Following is my question:

If all permutations of word "FATIMAH" are written in lexicographic order. What would be the 1444th word you write?

Here is my solution:

Firstly arrange them in alphabetic order: $\{A,F,H,I,M,T\}$

Now all the permutations when first letter is A $= 6! = 720$

All the permutations when first letter is F $= \dfrac{6!}{2!} = 360$ (since A is repeated twice)

All the permutations when first letter is H $= \dfrac{6!}{2!} = 360$ (since A is repeated twice)

All the permutations when first letter is I $= \dfrac{6!}{2!} = 360$ (since A is repeated twice)

All the permutations when first letter is M $= \dfrac{6!}{2!} = 360$ (since A is repeated twice)

All the permutations when first letter is T $= \dfrac{6!}{2!} = 360$ (since A is repeated twice)

Total words up to H $= 1440$

$1441$st word = IAAFHMT

$1442$nd word = IAAFHTM

$1443$rd word = IAAFTHM

$1444$th word = IAATFHM

Please tell whether this is correct or not.

Answer 1

Your answer is correct until the 1443rd word.

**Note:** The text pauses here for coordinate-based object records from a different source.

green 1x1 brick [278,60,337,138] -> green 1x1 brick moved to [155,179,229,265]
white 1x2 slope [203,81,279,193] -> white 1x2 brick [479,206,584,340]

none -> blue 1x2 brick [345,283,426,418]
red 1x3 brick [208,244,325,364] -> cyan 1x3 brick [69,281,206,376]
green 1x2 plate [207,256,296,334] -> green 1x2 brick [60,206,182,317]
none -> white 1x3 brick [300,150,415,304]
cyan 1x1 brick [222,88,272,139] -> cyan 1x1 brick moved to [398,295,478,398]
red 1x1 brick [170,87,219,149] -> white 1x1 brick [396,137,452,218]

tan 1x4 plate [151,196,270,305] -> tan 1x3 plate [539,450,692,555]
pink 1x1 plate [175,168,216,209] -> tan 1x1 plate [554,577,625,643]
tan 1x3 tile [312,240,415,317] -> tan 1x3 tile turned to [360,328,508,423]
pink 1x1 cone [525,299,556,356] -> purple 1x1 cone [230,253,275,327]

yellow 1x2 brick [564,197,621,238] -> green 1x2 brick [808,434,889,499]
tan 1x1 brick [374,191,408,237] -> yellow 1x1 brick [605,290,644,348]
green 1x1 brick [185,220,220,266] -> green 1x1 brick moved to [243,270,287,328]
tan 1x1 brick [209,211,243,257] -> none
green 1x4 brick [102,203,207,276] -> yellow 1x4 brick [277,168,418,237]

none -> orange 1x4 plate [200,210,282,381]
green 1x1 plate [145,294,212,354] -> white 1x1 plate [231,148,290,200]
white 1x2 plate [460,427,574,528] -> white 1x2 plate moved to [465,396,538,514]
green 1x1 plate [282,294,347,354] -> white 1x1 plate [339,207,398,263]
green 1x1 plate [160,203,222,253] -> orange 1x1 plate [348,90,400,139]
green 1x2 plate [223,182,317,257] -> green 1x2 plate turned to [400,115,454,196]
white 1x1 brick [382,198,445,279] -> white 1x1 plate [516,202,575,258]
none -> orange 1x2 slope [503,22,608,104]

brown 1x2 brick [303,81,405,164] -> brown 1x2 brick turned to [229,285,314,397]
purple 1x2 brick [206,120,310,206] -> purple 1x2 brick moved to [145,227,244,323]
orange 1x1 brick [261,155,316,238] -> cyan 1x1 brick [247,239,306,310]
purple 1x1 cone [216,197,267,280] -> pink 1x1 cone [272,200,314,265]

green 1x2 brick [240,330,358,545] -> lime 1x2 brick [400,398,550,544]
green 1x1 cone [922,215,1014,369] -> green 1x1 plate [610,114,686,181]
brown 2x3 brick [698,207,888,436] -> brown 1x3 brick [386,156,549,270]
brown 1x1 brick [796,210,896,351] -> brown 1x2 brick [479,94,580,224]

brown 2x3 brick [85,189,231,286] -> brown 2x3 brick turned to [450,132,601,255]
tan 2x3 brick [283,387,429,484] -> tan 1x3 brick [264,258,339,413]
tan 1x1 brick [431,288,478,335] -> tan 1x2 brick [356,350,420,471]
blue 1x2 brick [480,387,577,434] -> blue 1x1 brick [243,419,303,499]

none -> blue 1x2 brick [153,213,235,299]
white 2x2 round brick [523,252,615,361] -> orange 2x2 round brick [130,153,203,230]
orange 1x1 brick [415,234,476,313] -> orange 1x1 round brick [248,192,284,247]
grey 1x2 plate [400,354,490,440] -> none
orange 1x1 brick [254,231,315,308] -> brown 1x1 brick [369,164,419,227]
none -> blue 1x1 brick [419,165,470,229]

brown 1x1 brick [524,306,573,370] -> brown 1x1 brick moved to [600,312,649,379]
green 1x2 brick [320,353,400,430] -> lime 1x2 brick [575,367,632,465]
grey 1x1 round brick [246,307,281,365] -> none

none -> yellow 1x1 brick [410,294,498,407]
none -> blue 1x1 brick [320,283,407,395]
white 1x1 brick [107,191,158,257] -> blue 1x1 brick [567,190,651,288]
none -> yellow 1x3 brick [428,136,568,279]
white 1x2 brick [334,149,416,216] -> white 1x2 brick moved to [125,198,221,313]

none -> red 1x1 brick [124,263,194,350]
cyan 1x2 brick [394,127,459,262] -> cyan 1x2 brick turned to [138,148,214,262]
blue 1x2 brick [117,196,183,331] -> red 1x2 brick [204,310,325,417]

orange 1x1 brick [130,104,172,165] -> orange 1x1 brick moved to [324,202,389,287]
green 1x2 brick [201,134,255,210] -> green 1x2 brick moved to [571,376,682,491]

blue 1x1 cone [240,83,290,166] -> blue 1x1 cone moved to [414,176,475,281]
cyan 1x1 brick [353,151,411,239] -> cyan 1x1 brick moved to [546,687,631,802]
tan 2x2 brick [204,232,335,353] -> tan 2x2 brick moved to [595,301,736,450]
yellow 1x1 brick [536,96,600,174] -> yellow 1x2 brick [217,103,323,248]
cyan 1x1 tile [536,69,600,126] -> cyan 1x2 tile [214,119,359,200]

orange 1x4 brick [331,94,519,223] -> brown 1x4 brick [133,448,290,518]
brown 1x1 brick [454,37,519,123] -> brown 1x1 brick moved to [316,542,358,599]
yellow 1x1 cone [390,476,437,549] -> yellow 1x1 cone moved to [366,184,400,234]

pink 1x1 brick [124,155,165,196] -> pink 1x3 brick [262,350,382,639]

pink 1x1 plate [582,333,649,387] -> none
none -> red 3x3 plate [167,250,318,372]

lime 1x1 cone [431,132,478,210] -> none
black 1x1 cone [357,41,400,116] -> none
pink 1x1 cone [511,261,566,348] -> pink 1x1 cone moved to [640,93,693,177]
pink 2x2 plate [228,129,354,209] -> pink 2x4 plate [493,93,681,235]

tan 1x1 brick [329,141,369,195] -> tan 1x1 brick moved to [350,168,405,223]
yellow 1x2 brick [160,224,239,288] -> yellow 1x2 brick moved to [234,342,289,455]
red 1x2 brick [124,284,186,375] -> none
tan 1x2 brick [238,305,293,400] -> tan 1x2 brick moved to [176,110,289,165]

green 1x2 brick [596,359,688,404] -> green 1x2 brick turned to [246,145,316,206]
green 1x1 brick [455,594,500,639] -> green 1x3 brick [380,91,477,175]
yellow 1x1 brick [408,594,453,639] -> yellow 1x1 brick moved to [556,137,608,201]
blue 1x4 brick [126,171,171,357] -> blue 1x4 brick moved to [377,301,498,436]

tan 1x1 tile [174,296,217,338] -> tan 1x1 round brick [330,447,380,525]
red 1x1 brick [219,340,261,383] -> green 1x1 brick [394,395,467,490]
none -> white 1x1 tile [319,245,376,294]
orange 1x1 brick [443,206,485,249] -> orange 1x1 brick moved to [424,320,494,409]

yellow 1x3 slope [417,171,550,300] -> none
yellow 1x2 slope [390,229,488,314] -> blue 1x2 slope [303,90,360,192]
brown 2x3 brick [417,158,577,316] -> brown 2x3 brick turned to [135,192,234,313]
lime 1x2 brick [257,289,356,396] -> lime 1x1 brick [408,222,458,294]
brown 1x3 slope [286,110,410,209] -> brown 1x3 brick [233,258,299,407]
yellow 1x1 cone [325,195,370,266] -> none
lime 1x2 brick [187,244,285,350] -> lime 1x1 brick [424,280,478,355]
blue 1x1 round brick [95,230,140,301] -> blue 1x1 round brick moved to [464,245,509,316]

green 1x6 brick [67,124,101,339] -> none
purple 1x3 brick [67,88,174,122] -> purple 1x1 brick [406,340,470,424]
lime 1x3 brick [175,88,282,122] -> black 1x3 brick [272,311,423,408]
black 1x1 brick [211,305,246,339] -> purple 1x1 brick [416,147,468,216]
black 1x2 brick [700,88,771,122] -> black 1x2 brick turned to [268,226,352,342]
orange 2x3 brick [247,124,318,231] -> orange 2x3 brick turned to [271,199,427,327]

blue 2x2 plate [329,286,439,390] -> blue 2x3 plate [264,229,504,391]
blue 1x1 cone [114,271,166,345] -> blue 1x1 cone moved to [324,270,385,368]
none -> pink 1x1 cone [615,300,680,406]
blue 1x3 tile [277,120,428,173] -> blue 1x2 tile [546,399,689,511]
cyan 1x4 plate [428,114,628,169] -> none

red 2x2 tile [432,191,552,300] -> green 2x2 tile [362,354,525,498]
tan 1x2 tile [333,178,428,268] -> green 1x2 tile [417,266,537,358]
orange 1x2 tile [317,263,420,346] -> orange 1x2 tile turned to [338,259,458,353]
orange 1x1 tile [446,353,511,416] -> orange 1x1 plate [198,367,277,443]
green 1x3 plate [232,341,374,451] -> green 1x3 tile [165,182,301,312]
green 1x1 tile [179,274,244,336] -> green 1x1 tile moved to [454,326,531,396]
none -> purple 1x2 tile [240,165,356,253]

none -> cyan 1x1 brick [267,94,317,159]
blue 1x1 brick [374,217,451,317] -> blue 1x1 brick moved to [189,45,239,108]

You can think of it this way:

We know that the 1443rd word will be (obviously) $IAA****$. Now we can label $F=1, H=2, M=3, T=4$

And now the question simplifies into arranging 4-digit numbers made by $1,2,3,4$ in ascending order and taking the 4th one.

1: $1234$

2: $1243$

3: $1324$

4: $1342$

Now we can change the numbers back to the corresponding letters, and we will get $IAAFMTH$. $\ _\square$

Answer 2

Almost. Your argument is correct until you reach the $1443$rd word. Since F precedes H, H precedes M, and M precedes T in the alphabet, All the words beginning with IAAF must precede the first word beginning with IAAH, all the words beginning with IAAH must precede the first word beginning with IAAM, and all the words beginning with IAAM must precede the first word beginning with IAAT. The words beginning with IAAF are, in lexicographical order, IAAFHMT, IAAFHTM, IAAFMHT, IAAFMTH, IAAFTHM, IAAAFTMH. Thus, the $1441$st word, $1442$nd word, $1443$rd word, and $1444$th word are, respectively, IAAFHMT, IAAFHTM, IAAFMHT, IAAFMTH.

Answer 3

There are $1440$ words with first letter $A$, $F$ or $H$, as you've correctly found out.

Using the same tactic you used to count words beginning with a single letter, count the number of words beginning with $IAAF$. You will see that there are actually six. You only wrote down three of them before moving on to $IAAT$ (which is also wrong, because $IAAH$ and $IAAM$ both come before $IAAT$ lexicographically).